→ **What the task requires**
Output all the data exactly. Pictures do not belong in the copy.

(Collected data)
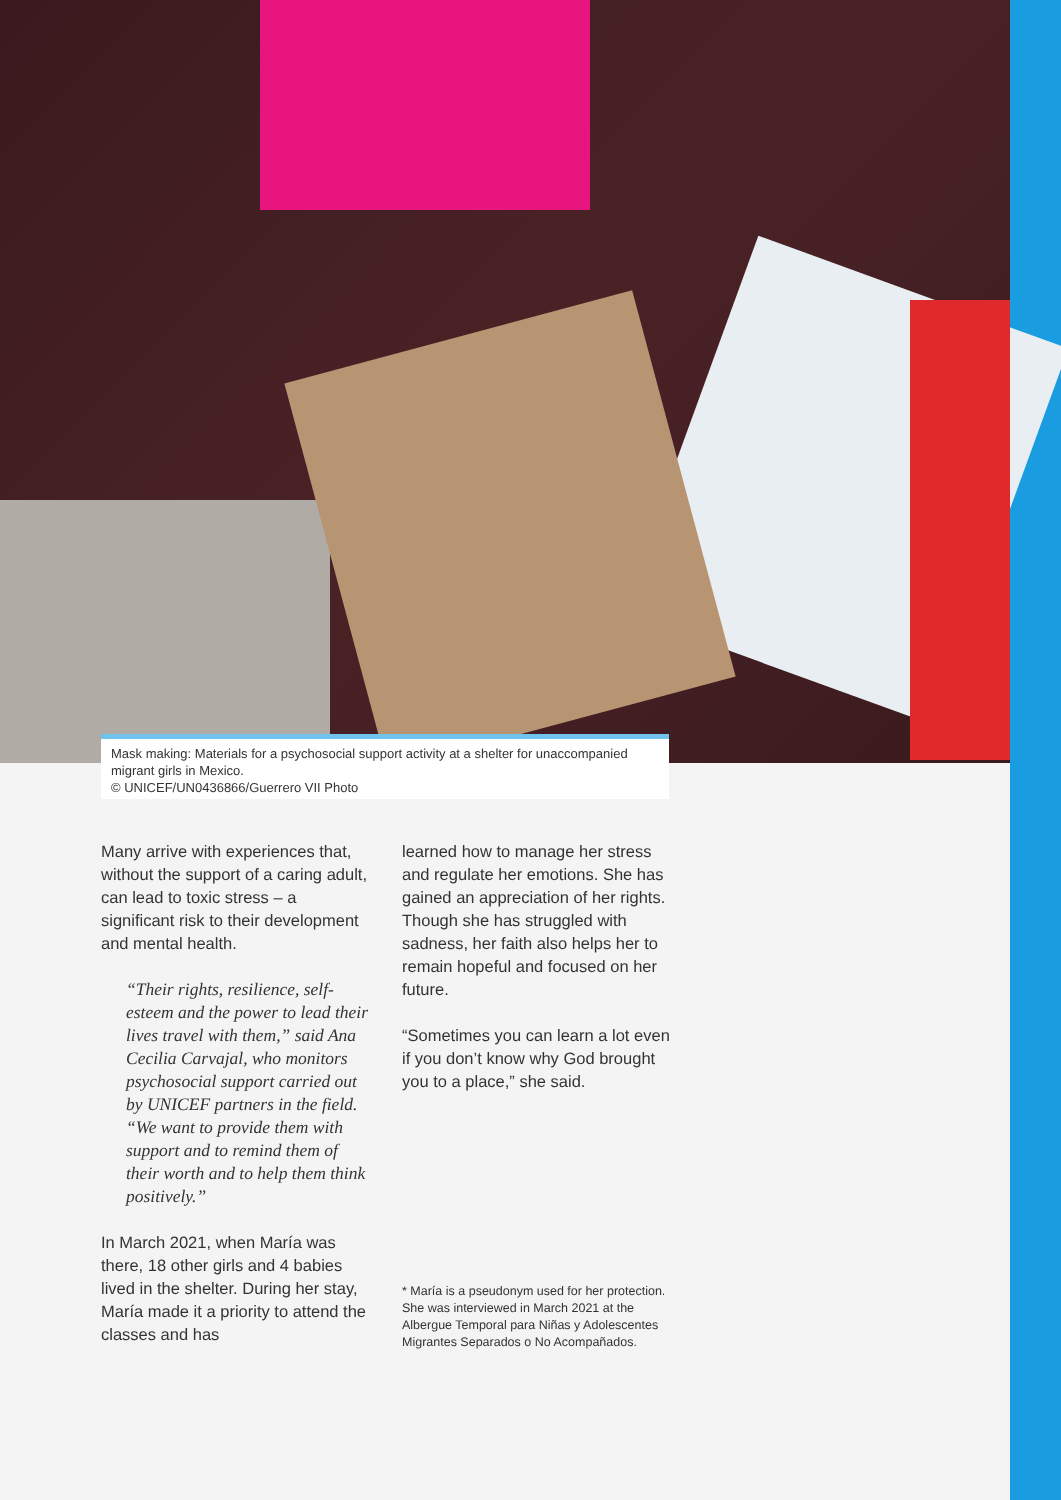Mask making: Materials for a psychosocial support activity at a shelter for unaccompanied migrant girls in Mexico.
© UNICEF/UN0436866/Guerrero VII Photo
Many arrive with experiences that, without the support of a caring adult, can lead to toxic stress – a significant risk to their development and mental health.
“Their rights, resilience, self-esteem and the power to lead their lives travel with them,” said Ana Cecilia Carvajal, who monitors psychosocial support carried out by UNICEF partners in the field. “We want to provide them with support and to remind them of their worth and to help them think positively.”
In March 2021, when María was there, 18 other girls and 4 babies lived in the shelter. During her stay, María made it a priority to attend the classes and has
learned how to manage her stress and regulate her emotions. She has gained an appreciation of her rights. Though she has struggled with sadness, her faith also helps her to remain hopeful and focused on her future.
“Sometimes you can learn a lot even if you don’t know why God brought you to a place,” she said.
* María is a pseudonym used for her protection. She was interviewed in March 2021 at the Albergue Temporal para Niñas y Adolescentes Migrantes Separados o No Acompañados.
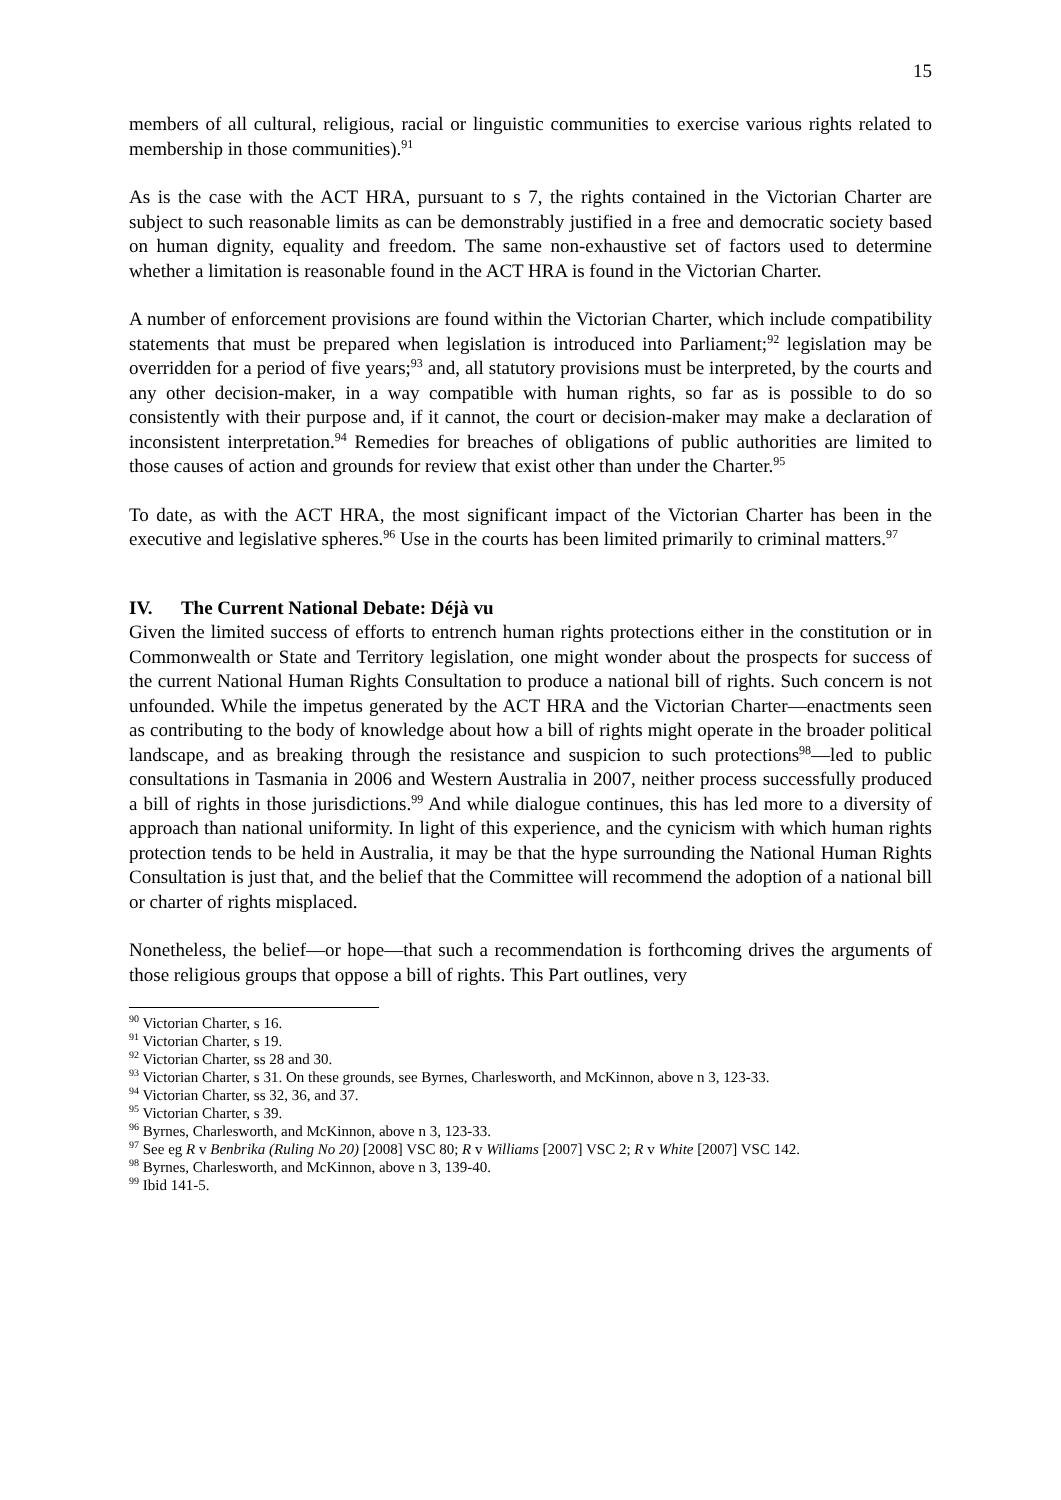15
members of all cultural, religious, racial or linguistic communities to exercise various rights related to membership in those communities).<sup>91</sup>
As is the case with the ACT HRA, pursuant to s 7, the rights contained in the Victorian Charter are subject to such reasonable limits as can be demonstrably justified in a free and democratic society based on human dignity, equality and freedom. The same non-exhaustive set of factors used to determine whether a limitation is reasonable found in the ACT HRA is found in the Victorian Charter.
A number of enforcement provisions are found within the Victorian Charter, which include compatibility statements that must be prepared when legislation is introduced into Parliament;<sup>92</sup> legislation may be overridden for a period of five years;<sup>93</sup> and, all statutory provisions must be interpreted, by the courts and any other decision-maker, in a way compatible with human rights, so far as is possible to do so consistently with their purpose and, if it cannot, the court or decision-maker may make a declaration of inconsistent interpretation.<sup>94</sup> Remedies for breaches of obligations of public authorities are limited to those causes of action and grounds for review that exist other than under the Charter.<sup>95</sup>
To date, as with the ACT HRA, the most significant impact of the Victorian Charter has been in the executive and legislative spheres.<sup>96</sup> Use in the courts has been limited primarily to criminal matters.<sup>97</sup>
IV. The Current National Debate: Déjà vu
Given the limited success of efforts to entrench human rights protections either in the constitution or in Commonwealth or State and Territory legislation, one might wonder about the prospects for success of the current National Human Rights Consultation to produce a national bill of rights. Such concern is not unfounded. While the impetus generated by the ACT HRA and the Victorian Charter—enactments seen as contributing to the body of knowledge about how a bill of rights might operate in the broader political landscape, and as breaking through the resistance and suspicion to such protections<sup>98</sup>—led to public consultations in Tasmania in 2006 and Western Australia in 2007, neither process successfully produced a bill of rights in those jurisdictions.<sup>99</sup> And while dialogue continues, this has led more to a diversity of approach than national uniformity. In light of this experience, and the cynicism with which human rights protection tends to be held in Australia, it may be that the hype surrounding the National Human Rights Consultation is just that, and the belief that the Committee will recommend the adoption of a national bill or charter of rights misplaced.
Nonetheless, the belief—or hope—that such a recommendation is forthcoming drives the arguments of those religious groups that oppose a bill of rights. This Part outlines, very
<sup>90</sup> Victorian Charter, s 16.
<sup>91</sup> Victorian Charter, s 19.
<sup>92</sup> Victorian Charter, ss 28 and 30.
<sup>93</sup> Victorian Charter, s 31. On these grounds, see Byrnes, Charlesworth, and McKinnon, above n 3, 123-33.
<sup>94</sup> Victorian Charter, ss 32, 36, and 37.
<sup>95</sup> Victorian Charter, s 39.
<sup>96</sup> Byrnes, Charlesworth, and McKinnon, above n 3, 123-33.
<sup>97</sup> See eg R v Benbrika (Ruling No 20) [2008] VSC 80; R v Williams [2007] VSC 2; R v White [2007] VSC 142.
<sup>98</sup> Byrnes, Charlesworth, and McKinnon, above n 3, 139-40.
<sup>99</sup> Ibid 141-5.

→ **Reply to the task**
Mask making: Materials for a psychosocial support activity at a shelter for unaccompanied migrant girls in Mexico.
© UNICEF/UN0436866/Guerrero VII Photo
Many arrive with experiences that, without the support of a caring adult, can lead to toxic stress – a significant risk to their development and mental health.
“Their rights, resilience, self-esteem and the power to lead their lives travel with them,” said Ana Cecilia Carvajal, who monitors psychosocial support carried out by UNICEF partners in the field. “We want to provide them with support and to remind them of their worth and to help them think positively.”
In March 2021, when María was there, 18 other girls and 4 babies lived in the shelter. During her stay, María made it a priority to attend the classes and has
learned how to manage her stress and regulate her emotions. She has gained an appreciation of her rights. Though she has struggled with sadness, her faith also helps her to remain hopeful and focused on her future.
“Sometimes you can learn a lot even if you don’t know why God brought you to a place,” she said.
* María is a pseudonym used for her protection. She was interviewed in March 2021 at the Albergue Temporal para Niñas y Adolescentes Migrantes Separados o No Acompañados.
15
members of all cultural, religious, racial or linguistic communities to exercise various rights related to membership in those communities).<sup>91</sup>
As is the case with the ACT HRA, pursuant to s 7, the rights contained in the Victorian Charter are subject to such reasonable limits as can be demonstrably justified in a free and democratic society based on human dignity, equality and freedom. The same non-exhaustive set of factors used to determine whether a limitation is reasonable found in the ACT HRA is found in the Victorian Charter.
A number of enforcement provisions are found within the Victorian Charter, which include compatibility statements that must be prepared when legislation is introduced into Parliament;<sup>92</sup> legislation may be overridden for a period of five years;<sup>93</sup> and, all statutory provisions must be interpreted, by the courts and any other decision-maker, in a way compatible with human rights, so far as is possible to do so consistently with their purpose and, if it cannot, the court or decision-maker may make a declaration of inconsistent interpretation.<sup>94</sup> Remedies for breaches of obligations of public authorities are limited to those causes of action and grounds for review that exist other than under the Charter.<sup>95</sup>
To date, as with the ACT HRA, the most significant impact of the Victorian Charter has been in the executive and legislative spheres.<sup>96</sup> Use in the courts has been limited primarily to criminal matters.<sup>97</sup>
IV. The Current National Debate: Déjà vu
Given the limited success of efforts to entrench human rights protections either in the constitution or in Commonwealth or State and Territory legislation, one might wonder about the prospects for success of the current National Human Rights Consultation to produce a national bill of rights. Such concern is not unfounded. While the impetus generated by the ACT HRA and the Victorian Charter—enactments seen as contributing to the body of knowledge about how a bill of rights might operate in the broader political landscape, and as breaking through the resistance and suspicion to such protections<sup>98</sup>—led to public consultations in Tasmania in 2006 and Western Australia in 2007, neither process successfully produced a bill of rights in those jurisdictions.<sup>99</sup> And while dialogue continues, this has led more to a diversity of approach than national uniformity. In light of this experience, and the cynicism with which human rights protection tends to be held in Australia, it may be that the hype surrounding the National Human Rights Consultation is just that, and the belief that the Committee will recommend the adoption of a national bill or charter of rights misplaced.
Nonetheless, the belief—or hope—that such a recommendation is forthcoming drives the arguments of those religious groups that oppose a bill of rights. This Part outlines, very
<sup>90</sup> Victorian Charter, s 16.
<sup>91</sup> Victorian Charter, s 19.
<sup>92</sup> Victorian Charter, ss 28 and 30.
<sup>93</sup> Victorian Charter, s 31. On these grounds, see Byrnes, Charlesworth, and McKinnon, above n 3, 123-33.
<sup>94</sup> Victorian Charter, ss 32, 36, and 37.
<sup>95</sup> Victorian Charter, s 39.
<sup>96</sup> Byrnes, Charlesworth, and McKinnon, above n 3, 123-33.
<sup>97</sup> See eg R v Benbrika (Ruling No 20) [2008] VSC 80; R v Williams [2007] VSC 2; R v White [2007] VSC 142.
<sup>98</sup> Byrnes, Charlesworth, and McKinnon, above n 3, 139-40.
<sup>99</sup> Ibid 141-5.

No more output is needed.